*Exercise directions*:
Among the records that follow, find each line holding the word "became" and copy it.

*Records*:
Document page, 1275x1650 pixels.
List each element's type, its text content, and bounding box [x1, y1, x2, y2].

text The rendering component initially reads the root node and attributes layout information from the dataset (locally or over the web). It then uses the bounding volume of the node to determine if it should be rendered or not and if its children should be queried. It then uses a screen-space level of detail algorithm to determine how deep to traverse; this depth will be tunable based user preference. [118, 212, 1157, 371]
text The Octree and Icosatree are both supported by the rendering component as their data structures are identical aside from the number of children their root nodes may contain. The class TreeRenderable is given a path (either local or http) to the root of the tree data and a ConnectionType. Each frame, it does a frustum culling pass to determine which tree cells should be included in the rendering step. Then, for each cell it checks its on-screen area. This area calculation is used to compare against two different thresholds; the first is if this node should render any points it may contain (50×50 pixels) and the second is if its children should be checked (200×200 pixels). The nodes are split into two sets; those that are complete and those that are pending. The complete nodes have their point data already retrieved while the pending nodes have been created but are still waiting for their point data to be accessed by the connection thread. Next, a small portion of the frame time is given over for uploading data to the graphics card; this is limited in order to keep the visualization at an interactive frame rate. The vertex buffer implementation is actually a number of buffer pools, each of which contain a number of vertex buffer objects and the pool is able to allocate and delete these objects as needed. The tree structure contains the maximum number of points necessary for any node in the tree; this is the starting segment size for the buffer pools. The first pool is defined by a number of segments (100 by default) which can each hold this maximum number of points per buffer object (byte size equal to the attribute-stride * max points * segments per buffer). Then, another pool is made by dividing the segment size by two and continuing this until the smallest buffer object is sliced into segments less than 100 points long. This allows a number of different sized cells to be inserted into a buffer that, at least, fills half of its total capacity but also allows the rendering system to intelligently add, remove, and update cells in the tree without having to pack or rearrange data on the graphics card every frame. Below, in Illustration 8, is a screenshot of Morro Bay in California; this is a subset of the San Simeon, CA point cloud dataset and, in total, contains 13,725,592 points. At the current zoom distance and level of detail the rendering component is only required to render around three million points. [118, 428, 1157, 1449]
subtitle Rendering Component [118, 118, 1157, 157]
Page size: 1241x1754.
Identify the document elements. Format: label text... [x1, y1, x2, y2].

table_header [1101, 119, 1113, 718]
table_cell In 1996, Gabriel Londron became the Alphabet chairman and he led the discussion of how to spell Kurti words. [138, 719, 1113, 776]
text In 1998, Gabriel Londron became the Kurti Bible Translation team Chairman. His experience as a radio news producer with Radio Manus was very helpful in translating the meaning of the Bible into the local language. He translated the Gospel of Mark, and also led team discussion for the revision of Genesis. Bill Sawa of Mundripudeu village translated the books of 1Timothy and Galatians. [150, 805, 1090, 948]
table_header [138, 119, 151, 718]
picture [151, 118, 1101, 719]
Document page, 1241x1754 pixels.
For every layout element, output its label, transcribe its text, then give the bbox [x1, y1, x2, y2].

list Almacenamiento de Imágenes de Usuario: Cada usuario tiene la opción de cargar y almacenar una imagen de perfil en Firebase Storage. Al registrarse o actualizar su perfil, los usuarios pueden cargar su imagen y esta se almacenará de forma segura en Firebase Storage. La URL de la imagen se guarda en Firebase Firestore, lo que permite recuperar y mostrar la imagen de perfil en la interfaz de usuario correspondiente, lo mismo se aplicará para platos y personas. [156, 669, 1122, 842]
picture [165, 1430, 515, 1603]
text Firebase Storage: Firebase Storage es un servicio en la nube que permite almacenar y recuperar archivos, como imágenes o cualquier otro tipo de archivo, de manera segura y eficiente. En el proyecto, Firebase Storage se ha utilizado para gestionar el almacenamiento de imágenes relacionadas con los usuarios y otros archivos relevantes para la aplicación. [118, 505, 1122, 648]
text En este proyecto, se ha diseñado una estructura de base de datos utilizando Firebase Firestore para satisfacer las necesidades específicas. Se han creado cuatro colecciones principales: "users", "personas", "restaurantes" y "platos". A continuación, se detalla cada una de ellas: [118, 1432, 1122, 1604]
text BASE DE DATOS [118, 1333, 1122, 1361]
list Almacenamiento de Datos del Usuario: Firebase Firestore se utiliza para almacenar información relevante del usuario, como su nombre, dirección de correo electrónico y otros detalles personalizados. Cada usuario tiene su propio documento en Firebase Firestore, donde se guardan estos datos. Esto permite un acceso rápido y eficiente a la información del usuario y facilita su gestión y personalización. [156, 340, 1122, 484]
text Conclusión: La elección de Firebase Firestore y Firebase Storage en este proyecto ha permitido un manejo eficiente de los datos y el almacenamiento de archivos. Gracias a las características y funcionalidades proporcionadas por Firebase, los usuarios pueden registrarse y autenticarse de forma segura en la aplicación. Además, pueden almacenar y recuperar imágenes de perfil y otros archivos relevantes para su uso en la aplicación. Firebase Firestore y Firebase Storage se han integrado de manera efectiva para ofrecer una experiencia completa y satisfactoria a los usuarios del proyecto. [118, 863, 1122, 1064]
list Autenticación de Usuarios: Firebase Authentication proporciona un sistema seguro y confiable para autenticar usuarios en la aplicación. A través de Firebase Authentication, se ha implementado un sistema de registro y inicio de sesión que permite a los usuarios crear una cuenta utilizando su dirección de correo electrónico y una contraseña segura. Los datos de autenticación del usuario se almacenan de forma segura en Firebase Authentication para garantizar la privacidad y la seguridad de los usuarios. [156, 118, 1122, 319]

*Response to this exercise*:
table_cell In 1996, Gabriel Londron became the Alphabet chairman and he led the discussion of how to spell Kurti words. [138, 719, 1113, 776]
text In 1998, Gabriel Londron became the Kurti Bible Translation team Chairman. His experience as a radio news producer with Radio Manus was very helpful in translating the meaning of the Bible into the local language. He translated the Gospel of Mark, and also led team discussion for the revision of Genesis. Bill Sawa of Mundripudeu village translated the books of 1Timothy and Galatians. [150, 805, 1090, 948]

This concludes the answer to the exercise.